▸ **Required action**
Say how many of the lines below hold "routers", writing the number and nothing more.

######

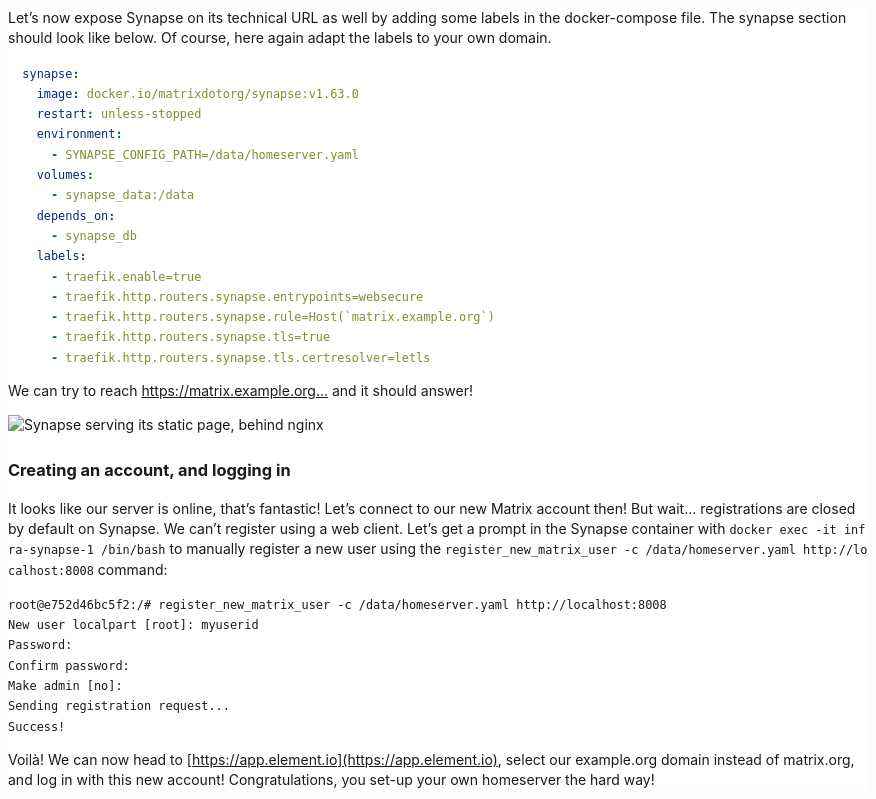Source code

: Let’s now expose Synapse on its technical URL as well by adding some labels in
the docker-compose file. The synapse section should look like below. Of course,
here again adapt the labels to your own domain.

```yaml
  synapse:
    image: docker.io/matrixdotorg/synapse:v1.63.0
    restart: unless-stopped
    environment:
      - SYNAPSE_CONFIG_PATH=/data/homeserver.yaml
    volumes:
      - synapse_data:/data
    depends_on:
      - synapse_db
    labels:
      - traefik.enable=true
      - traefik.http.routers.synapse.entrypoints=websecure
      - traefik.http.routers.synapse.rule=Host(`matrix.example.org`)
      - traefik.http.routers.synapse.tls=true
      - traefik.http.routers.synapse.tls.certresolver=letls
```

We can try to reach <https://matrix.example.org…> and it should answer!

![Synapse serving its static page, behind nginx](/docs/legacy/understanding-synapse-hosting-nginx.png "Synapse serving its static page, behind nginx")

### Creating an account, and logging in

It looks like our server is online, that’s fantastic! Let’s connect to our new
Matrix account then! But wait… registrations are closed by default on Synapse.
We can’t register using a web client. Let’s get a prompt in the Synapse
container with `docker exec -it infra-synapse-1 /bin/bash` to manually register
a new user using the `register_new_matrix_user -c /data/homeserver.yaml
http://localhost:8008` command:

```txt
root@e752d46bc5f2:/# register_new_matrix_user -c /data/homeserver.yaml http://localhost:8008
New user localpart [root]: myuserid 
Password: 
Confirm password: 
Make admin [no]: 
Sending registration request...
Success!
```

Voilà! We can now head to [https://app.element.io](https://app.element.io), select our example.org domain instead of matrix.org,
and log in with this new account! Congratulations, you set-up your own
homeserver the hard way!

######

▸ **Response to the task**
4